DESCRIPTION OF THE TASK
Where a line in the records below includes "picture", pull that line out.

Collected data

.....

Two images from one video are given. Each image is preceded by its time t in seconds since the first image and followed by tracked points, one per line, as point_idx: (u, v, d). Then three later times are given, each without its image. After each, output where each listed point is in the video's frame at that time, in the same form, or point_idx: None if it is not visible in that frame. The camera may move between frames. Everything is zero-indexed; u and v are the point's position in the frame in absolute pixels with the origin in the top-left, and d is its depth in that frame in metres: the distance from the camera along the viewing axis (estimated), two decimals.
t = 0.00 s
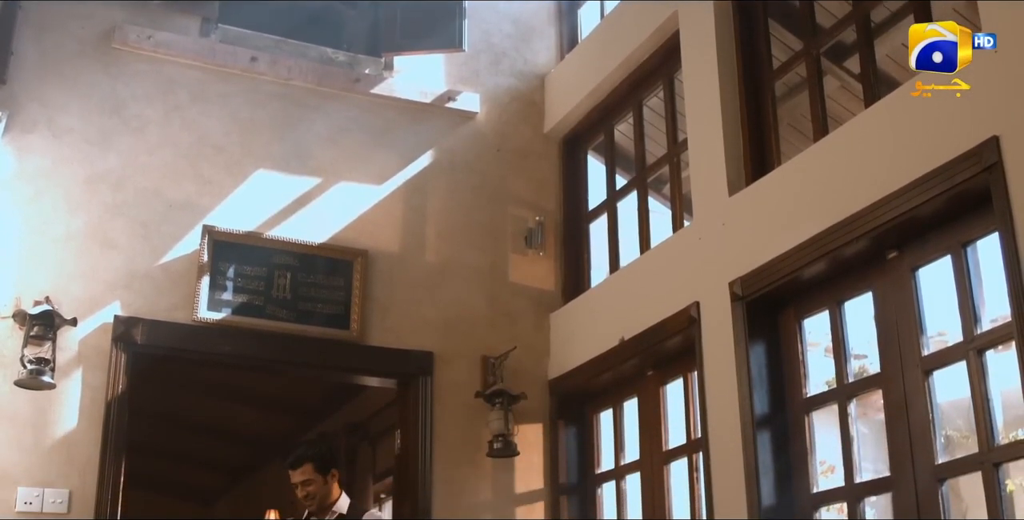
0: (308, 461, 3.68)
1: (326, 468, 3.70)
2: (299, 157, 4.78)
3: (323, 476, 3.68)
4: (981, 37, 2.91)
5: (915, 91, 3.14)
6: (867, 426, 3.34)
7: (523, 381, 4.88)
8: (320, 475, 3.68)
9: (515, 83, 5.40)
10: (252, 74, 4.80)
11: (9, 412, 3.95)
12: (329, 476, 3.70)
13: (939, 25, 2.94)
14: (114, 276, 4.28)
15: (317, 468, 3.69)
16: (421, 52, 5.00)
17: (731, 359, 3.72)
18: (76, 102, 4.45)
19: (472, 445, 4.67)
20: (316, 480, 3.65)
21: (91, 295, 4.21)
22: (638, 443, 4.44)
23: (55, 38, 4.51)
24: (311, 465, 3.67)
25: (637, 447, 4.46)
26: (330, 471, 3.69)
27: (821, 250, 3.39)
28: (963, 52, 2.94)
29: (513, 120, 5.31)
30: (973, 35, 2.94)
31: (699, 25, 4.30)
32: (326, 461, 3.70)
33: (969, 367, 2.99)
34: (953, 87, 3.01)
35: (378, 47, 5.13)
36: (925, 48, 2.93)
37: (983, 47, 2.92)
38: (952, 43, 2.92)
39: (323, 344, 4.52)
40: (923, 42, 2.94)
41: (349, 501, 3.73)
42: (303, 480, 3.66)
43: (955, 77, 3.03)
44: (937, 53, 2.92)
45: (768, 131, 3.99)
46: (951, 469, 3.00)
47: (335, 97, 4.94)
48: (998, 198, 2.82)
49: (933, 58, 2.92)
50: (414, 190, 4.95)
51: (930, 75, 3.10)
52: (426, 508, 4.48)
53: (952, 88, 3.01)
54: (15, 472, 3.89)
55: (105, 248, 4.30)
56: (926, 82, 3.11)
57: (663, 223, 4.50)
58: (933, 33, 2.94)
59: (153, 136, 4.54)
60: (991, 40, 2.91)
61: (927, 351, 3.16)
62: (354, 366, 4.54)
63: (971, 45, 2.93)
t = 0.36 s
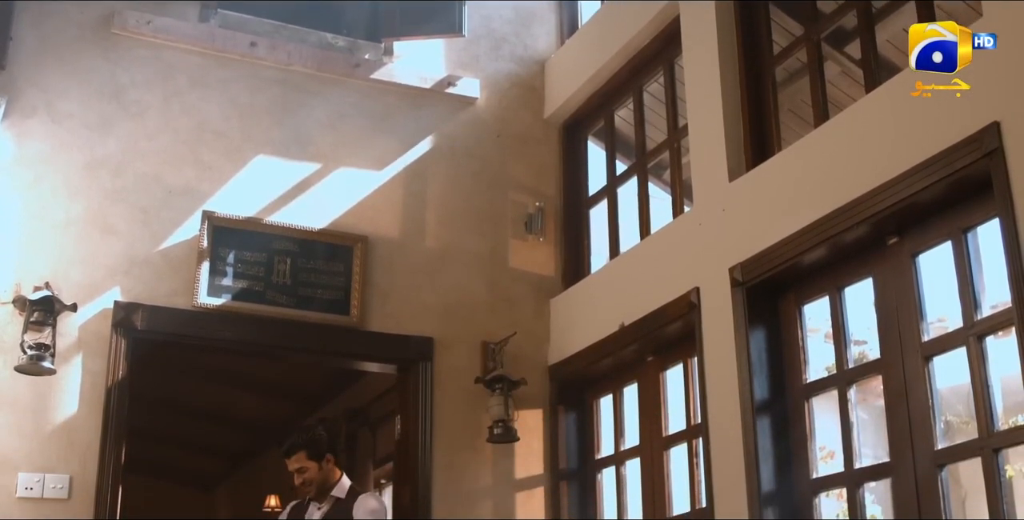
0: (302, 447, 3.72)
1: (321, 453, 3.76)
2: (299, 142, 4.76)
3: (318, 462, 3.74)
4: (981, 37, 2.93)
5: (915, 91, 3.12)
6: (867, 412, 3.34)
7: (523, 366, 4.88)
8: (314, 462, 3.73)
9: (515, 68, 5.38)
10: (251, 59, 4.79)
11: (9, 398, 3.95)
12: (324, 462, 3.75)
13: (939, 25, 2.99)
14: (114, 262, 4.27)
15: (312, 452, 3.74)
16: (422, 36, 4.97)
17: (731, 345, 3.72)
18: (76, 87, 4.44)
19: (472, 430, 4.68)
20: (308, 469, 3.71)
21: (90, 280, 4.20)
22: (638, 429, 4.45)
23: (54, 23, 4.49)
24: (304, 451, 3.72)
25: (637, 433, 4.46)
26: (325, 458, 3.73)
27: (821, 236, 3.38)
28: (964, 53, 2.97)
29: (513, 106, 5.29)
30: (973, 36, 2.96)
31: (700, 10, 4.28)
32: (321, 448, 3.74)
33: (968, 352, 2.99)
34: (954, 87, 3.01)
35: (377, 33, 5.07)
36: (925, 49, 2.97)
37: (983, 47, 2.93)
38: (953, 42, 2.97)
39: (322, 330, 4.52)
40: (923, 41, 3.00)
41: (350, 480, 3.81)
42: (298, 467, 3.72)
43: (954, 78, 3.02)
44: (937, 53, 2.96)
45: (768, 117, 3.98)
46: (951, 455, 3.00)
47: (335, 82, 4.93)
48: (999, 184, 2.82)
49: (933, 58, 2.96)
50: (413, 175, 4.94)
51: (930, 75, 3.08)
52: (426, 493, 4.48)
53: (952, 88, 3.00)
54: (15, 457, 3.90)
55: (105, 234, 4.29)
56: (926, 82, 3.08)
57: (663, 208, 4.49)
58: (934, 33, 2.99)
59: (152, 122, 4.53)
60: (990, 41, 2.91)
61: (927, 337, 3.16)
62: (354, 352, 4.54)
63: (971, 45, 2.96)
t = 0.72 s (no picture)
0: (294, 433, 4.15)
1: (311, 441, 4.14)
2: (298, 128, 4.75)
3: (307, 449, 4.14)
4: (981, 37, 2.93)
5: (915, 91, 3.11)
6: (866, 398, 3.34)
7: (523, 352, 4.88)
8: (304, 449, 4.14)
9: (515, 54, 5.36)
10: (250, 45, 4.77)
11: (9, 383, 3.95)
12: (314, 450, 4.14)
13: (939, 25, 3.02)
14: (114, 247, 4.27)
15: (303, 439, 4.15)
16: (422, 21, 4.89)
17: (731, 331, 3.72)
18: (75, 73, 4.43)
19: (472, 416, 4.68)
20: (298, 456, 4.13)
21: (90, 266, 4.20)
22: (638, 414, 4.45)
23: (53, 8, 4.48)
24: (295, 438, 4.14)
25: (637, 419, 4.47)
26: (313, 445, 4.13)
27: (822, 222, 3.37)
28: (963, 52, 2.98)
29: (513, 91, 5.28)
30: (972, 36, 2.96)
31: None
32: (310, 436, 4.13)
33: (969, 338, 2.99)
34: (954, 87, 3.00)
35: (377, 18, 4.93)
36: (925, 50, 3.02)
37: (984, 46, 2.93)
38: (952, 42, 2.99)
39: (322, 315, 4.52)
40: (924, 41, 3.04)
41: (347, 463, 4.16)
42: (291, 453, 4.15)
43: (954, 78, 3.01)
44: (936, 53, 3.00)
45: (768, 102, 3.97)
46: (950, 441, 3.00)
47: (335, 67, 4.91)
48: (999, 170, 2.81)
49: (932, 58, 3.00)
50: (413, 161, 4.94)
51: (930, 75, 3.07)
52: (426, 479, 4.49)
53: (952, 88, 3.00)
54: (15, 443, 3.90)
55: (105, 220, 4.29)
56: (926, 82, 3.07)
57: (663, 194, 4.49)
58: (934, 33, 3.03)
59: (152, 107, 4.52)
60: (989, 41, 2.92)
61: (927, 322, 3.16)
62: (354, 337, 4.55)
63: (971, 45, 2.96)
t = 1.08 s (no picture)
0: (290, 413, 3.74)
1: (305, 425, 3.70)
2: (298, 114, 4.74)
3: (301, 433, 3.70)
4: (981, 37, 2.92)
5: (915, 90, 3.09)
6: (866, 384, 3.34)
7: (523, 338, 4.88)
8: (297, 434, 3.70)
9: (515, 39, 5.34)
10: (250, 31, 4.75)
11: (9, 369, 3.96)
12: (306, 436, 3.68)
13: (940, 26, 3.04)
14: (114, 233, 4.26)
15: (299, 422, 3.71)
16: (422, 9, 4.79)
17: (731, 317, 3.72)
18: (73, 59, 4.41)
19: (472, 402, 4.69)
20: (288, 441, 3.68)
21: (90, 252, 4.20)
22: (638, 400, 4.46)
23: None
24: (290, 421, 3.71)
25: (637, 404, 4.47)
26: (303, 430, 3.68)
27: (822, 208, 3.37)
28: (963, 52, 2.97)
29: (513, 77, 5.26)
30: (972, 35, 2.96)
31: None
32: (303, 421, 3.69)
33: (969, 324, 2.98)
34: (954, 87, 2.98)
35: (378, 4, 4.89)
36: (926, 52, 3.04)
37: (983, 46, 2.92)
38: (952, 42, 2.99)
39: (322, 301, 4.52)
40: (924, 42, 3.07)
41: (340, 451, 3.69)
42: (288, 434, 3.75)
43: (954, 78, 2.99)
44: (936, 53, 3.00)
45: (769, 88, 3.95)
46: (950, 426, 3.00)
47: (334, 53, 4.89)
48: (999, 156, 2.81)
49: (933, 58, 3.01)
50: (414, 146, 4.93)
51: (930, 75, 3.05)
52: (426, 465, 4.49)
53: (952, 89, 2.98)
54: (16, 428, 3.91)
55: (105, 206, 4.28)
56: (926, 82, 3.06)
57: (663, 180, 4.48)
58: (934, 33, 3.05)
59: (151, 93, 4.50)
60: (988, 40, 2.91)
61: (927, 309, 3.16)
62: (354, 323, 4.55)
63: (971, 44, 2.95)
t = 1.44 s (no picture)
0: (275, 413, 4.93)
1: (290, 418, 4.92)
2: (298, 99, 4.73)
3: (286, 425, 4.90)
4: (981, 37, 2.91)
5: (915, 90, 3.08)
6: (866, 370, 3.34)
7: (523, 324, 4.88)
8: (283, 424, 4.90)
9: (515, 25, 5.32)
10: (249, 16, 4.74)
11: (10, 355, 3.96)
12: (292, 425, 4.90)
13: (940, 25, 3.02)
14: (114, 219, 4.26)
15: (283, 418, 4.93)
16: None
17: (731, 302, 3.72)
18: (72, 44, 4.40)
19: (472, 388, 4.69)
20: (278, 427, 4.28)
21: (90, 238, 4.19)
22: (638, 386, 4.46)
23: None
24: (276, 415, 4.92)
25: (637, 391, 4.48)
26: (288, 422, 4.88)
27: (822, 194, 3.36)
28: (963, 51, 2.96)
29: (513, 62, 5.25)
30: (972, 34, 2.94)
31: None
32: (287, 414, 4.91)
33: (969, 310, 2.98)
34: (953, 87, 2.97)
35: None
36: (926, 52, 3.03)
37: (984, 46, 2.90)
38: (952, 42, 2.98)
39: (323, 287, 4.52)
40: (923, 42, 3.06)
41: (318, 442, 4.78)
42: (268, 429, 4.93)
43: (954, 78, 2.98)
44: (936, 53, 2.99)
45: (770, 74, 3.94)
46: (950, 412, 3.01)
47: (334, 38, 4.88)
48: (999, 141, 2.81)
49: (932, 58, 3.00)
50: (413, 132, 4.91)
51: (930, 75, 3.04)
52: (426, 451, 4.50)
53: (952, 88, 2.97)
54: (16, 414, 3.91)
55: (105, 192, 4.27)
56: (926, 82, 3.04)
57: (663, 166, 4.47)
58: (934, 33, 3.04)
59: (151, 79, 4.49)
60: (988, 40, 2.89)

.....

EXERCISE ANSWER
t = 0.72 s (no picture)
t = 1.08 s (no picture)
t = 1.44 s (no picture)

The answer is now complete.